===== Task inputs =====

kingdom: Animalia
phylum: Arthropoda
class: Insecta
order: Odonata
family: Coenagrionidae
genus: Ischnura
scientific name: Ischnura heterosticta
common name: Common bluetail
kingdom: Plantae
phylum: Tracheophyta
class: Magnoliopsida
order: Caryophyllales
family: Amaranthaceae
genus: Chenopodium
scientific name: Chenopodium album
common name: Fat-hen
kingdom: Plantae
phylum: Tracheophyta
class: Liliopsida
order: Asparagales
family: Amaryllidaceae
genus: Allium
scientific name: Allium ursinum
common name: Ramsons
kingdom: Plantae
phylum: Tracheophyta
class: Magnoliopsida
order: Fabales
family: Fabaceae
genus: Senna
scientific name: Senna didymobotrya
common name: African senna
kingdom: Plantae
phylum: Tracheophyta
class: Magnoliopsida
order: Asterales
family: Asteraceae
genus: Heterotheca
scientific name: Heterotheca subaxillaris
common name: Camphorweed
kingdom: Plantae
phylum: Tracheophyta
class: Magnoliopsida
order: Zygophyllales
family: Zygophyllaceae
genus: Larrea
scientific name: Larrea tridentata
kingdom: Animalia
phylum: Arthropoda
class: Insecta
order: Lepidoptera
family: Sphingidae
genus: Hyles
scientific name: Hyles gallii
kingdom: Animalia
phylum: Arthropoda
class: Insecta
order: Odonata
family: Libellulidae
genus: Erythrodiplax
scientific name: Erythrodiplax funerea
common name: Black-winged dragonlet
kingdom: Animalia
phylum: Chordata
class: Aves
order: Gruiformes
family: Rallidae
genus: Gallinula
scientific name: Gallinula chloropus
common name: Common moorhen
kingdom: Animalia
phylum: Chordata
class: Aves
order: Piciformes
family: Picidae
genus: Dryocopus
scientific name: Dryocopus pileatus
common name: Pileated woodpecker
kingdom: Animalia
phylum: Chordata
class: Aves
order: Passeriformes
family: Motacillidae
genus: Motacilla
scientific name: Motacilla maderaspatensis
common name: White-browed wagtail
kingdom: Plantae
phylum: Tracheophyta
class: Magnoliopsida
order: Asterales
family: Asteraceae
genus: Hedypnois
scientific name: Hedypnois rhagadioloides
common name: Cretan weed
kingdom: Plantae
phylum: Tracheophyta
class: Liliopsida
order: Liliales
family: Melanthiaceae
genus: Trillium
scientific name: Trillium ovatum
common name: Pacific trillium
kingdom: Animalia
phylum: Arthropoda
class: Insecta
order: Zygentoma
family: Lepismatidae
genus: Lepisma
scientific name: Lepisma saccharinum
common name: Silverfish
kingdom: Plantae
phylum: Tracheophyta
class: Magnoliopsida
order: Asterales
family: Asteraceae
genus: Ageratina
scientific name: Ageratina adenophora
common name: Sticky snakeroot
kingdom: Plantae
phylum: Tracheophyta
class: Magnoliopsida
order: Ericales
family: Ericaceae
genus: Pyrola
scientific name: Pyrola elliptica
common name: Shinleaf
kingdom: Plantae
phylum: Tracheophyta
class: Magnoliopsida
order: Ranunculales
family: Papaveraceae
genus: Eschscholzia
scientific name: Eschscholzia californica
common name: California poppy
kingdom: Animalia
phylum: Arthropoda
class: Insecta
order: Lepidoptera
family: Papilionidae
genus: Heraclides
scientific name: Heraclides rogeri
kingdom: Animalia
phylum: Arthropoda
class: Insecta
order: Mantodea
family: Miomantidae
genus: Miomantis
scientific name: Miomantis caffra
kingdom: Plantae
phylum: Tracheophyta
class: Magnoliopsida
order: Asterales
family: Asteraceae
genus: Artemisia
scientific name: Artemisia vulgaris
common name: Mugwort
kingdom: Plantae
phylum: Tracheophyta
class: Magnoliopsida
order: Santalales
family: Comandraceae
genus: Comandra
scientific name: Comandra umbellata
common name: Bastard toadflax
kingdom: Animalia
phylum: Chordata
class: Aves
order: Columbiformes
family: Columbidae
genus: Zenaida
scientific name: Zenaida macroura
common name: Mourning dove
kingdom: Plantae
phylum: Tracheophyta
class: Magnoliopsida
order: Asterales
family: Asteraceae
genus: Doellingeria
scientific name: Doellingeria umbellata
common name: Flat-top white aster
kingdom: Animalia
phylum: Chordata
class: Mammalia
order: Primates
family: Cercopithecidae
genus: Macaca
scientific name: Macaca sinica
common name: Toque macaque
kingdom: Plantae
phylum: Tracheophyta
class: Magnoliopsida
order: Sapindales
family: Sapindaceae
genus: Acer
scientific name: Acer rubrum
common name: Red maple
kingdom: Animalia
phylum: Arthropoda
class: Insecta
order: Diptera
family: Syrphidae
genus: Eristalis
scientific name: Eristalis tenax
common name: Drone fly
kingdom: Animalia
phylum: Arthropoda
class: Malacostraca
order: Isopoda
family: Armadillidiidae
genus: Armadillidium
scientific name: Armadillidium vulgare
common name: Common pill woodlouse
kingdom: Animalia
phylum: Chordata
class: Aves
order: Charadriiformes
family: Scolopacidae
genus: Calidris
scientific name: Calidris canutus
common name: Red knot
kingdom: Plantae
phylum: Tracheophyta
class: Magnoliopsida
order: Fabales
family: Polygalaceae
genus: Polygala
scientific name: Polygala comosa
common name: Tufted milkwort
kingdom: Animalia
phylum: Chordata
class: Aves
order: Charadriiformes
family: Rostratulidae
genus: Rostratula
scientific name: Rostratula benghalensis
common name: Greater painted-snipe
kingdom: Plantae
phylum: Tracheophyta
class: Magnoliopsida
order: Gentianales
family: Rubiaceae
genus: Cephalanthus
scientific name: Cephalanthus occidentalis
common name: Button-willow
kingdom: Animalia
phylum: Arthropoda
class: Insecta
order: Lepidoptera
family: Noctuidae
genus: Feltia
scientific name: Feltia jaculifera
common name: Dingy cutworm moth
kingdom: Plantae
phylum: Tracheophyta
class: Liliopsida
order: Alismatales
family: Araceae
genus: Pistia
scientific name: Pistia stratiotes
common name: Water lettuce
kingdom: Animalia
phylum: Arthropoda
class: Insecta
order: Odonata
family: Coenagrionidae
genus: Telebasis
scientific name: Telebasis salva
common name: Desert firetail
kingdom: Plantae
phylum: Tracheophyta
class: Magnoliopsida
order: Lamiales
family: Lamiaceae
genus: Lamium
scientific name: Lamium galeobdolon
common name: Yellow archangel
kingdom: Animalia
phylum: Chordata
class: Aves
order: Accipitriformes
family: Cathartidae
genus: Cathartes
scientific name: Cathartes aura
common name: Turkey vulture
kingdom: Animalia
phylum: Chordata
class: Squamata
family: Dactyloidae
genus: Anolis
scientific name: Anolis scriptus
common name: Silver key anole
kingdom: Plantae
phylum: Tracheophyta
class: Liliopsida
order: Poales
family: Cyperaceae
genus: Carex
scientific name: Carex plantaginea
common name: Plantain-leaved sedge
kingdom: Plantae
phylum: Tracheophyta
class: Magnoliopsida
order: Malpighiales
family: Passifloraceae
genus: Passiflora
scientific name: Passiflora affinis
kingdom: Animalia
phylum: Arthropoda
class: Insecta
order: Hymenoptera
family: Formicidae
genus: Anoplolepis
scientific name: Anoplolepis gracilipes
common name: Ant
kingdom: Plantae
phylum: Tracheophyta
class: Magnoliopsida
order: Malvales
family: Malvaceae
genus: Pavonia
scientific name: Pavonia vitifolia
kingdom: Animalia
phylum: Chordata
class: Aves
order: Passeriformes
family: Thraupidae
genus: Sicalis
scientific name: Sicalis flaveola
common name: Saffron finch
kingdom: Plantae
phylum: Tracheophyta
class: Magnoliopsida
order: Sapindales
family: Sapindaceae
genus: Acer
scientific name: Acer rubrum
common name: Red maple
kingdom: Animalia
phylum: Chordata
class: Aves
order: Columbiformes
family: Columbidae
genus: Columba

=====

→ **Task details**:
Edit all the items above so that "common name" becomes "vernacular name" wherever it appears, and keep every other part of the lines the same.

→ **Reply to the exercise**:
kingdom: Animalia
phylum: Arthropoda
class: Insecta
order: Odonata
family: Coenagrionidae
genus: Ischnura
scientific name: Ischnura heterosticta
vernacular name: Common bluetail
kingdom: Plantae
phylum: Tracheophyta
class: Magnoliopsida
order: Caryophyllales
family: Amaranthaceae
genus: Chenopodium
scientific name: Chenopodium album
vernacular name: Fat-hen
kingdom: Plantae
phylum: Tracheophyta
class: Liliopsida
order: Asparagales
family: Amaryllidaceae
genus: Allium
scientific name: Allium ursinum
vernacular name: Ramsons
kingdom: Plantae
phylum: Tracheophyta
class: Magnoliopsida
order: Fabales
family: Fabaceae
genus: Senna
scientific name: Senna didymobotrya
vernacular name: African senna
kingdom: Plantae
phylum: Tracheophyta
class: Magnoliopsida
order: Asterales
family: Asteraceae
genus: Heterotheca
scientific name: Heterotheca subaxillaris
vernacular name: Camphorweed
kingdom: Plantae
phylum: Tracheophyta
class: Magnoliopsida
order: Zygophyllales
family: Zygophyllaceae
genus: Larrea
scientific name: Larrea tridentata
kingdom: Animalia
phylum: Arthropoda
class: Insecta
order: Lepidoptera
family: Sphingidae
genus: Hyles
scientific name: Hyles gallii
kingdom: Animalia
phylum: Arthropoda
class: Insecta
order: Odonata
family: Libellulidae
genus: Erythrodiplax
scientific name: Erythrodiplax funerea
vernacular name: Black-winged dragonlet
kingdom: Animalia
phylum: Chordata
class: Aves
order: Gruiformes
family: Rallidae
genus: Gallinula
scientific name: Gallinula chloropus
vernacular name: Common moorhen
kingdom: Animalia
phylum: Chordata
class: Aves
order: Piciformes
family: Picidae
genus: Dryocopus
scientific name: Dryocopus pileatus
vernacular name: Pileated woodpecker
kingdom: Animalia
phylum: Chordata
class: Aves
order: Passeriformes
family: Motacillidae
genus: Motacilla
scientific name: Motacilla maderaspatensis
vernacular name: White-browed wagtail
kingdom: Plantae
phylum: Tracheophyta
class: Magnoliopsida
order: Asterales
family: Asteraceae
genus: Hedypnois
scientific name: Hedypnois rhagadioloides
vernacular name: Cretan weed
kingdom: Plantae
phylum: Tracheophyta
class: Liliopsida
order: Liliales
family: Melanthiaceae
genus: Trillium
scientific name: Trillium ovatum
vernacular name: Pacific trillium
kingdom: Animalia
phylum: Arthropoda
class: Insecta
order: Zygentoma
family: Lepismatidae
genus: Lepisma
scientific name: Lepisma saccharinum
vernacular name: Silverfish
kingdom: Plantae
phylum: Tracheophyta
class: Magnoliopsida
order: Asterales
family: Asteraceae
genus: Ageratina
scientific name: Ageratina adenophora
vernacular name: Sticky snakeroot
kingdom: Plantae
phylum: Tracheophyta
class: Magnoliopsida
order: Ericales
family: Ericaceae
genus: Pyrola
scientific name: Pyrola elliptica
vernacular name: Shinleaf
kingdom: Plantae
phylum: Tracheophyta
class: Magnoliopsida
order: Ranunculales
family: Papaveraceae
genus: Eschscholzia
scientific name: Eschscholzia californica
vernacular name: California poppy
kingdom: Animalia
phylum: Arthropoda
class: Insecta
order: Lepidoptera
family: Papilionidae
genus: Heraclides
scientific name: Heraclides rogeri
kingdom: Animalia
phylum: Arthropoda
class: Insecta
order: Mantodea
family: Miomantidae
genus: Miomantis
scientific name: Miomantis caffra
kingdom: Plantae
phylum: Tracheophyta
class: Magnoliopsida
order: Asterales
family: Asteraceae
genus: Artemisia
scientific name: Artemisia vulgaris
vernacular name: Mugwort
kingdom: Plantae
phylum: Tracheophyta
class: Magnoliopsida
order: Santalales
family: Comandraceae
genus: Comandra
scientific name: Comandra umbellata
vernacular name: Bastard toadflax
kingdom: Animalia
phylum: Chordata
class: Aves
order: Columbiformes
family: Columbidae
genus: Zenaida
scientific name: Zenaida macroura
vernacular name: Mourning dove
kingdom: Plantae
phylum: Tracheophyta
class: Magnoliopsida
order: Asterales
family: Asteraceae
genus: Doellingeria
scientific name: Doellingeria umbellata
vernacular name: Flat-top white aster
kingdom: Animalia
phylum: Chordata
class: Mammalia
order: Primates
family: Cercopithecidae
genus: Macaca
scientific name: Macaca sinica
vernacular name: Toque macaque
kingdom: Plantae
phylum: Tracheophyta
class: Magnoliopsida
order: Sapindales
family: Sapindaceae
genus: Acer
scientific name: Acer rubrum
vernacular name: Red maple
kingdom: Animalia
phylum: Arthropoda
class: Insecta
order: Diptera
family: Syrphidae
genus: Eristalis
scientific name: Eristalis tenax
vernacular name: Drone fly
kingdom: Animalia
phylum: Arthropoda
class: Malacostraca
order: Isopoda
family: Armadillidiidae
genus: Armadillidium
scientific name: Armadillidium vulgare
vernacular name: Common pill woodlouse
kingdom: Animalia
phylum: Chordata
class: Aves
order: Charadriiformes
family: Scolopacidae
genus: Calidris
scientific name: Calidris canutus
vernacular name: Red knot
kingdom: Plantae
phylum: Tracheophyta
class: Magnoliopsida
order: Fabales
family: Polygalaceae
genus: Polygala
scientific name: Polygala comosa
vernacular name: Tufted milkwort
kingdom: Animalia
phylum: Chordata
class: Aves
order: Charadriiformes
family: Rostratulidae
genus: Rostratula
scientific name: Rostratula benghalensis
vernacular name: Greater painted-snipe
kingdom: Plantae
phylum: Tracheophyta
class: Magnoliopsida
order: Gentianales
family: Rubiaceae
genus: Cephalanthus
scientific name: Cephalanthus occidentalis
vernacular name: Button-willow
kingdom: Animalia
phylum: Arthropoda
class: Insecta
order: Lepidoptera
family: Noctuidae
genus: Feltia
scientific name: Feltia jaculifera
vernacular name: Dingy cutworm moth
kingdom: Plantae
phylum: Tracheophyta
class: Liliopsida
order: Alismatales
family: Araceae
genus: Pistia
scientific name: Pistia stratiotes
vernacular name: Water lettuce
kingdom: Animalia
phylum: Arthropoda
class: Insecta
order: Odonata
family: Coenagrionidae
genus: Telebasis
scientific name: Telebasis salva
vernacular name: Desert firetail
kingdom: Plantae
phylum: Tracheophyta
class: Magnoliopsida
order: Lamiales
family: Lamiaceae
genus: Lamium
scientific name: Lamium galeobdolon
vernacular name: Yellow archangel
kingdom: Animalia
phylum: Chordata
class: Aves
order: Accipitriformes
family: Cathartidae
genus: Cathartes
scientific name: Cathartes aura
vernacular name: Turkey vulture
kingdom: Animalia
phylum: Chordata
class: Squamata
family: Dactyloidae
genus: Anolis
scientific name: Anolis scriptus
vernacular name: Silver key anole
kingdom: Plantae
phylum: Tracheophyta
class: Liliopsida
order: Poales
family: Cyperaceae
genus: Carex
scientific name: Carex plantaginea
vernacular name: Plantain-leaved sedge
kingdom: Plantae
phylum: Tracheophyta
class: Magnoliopsida
order: Malpighiales
family: Passifloraceae
genus: Passiflora
scientific name: Passiflora affinis
kingdom: Animalia
phylum: Arthropoda
class: Insecta
order: Hymenoptera
family: Formicidae
genus: Anoplolepis
scientific name: Anoplolepis gracilipes
vernacular name: Ant
kingdom: Plantae
phylum: Tracheophyta
class: Magnoliopsida
order: Malvales
family: Malvaceae
genus: Pavonia
scientific name: Pavonia vitifolia
kingdom: Animalia
phylum: Chordata
class: Aves
order: Passeriformes
family: Thraupidae
genus: Sicalis
scientific name: Sicalis flaveola
vernacular name: Saffron finch
kingdom: Plantae
phylum: Tracheophyta
class: Magnoliopsida
order: Sapindales
family: Sapindaceae
genus: Acer
scientific name: Acer rubrum
vernacular name: Red maple
kingdom: Animalia
phylum: Chordata
class: Aves
order: Columbiformes
family: Columbidae
genus: Columba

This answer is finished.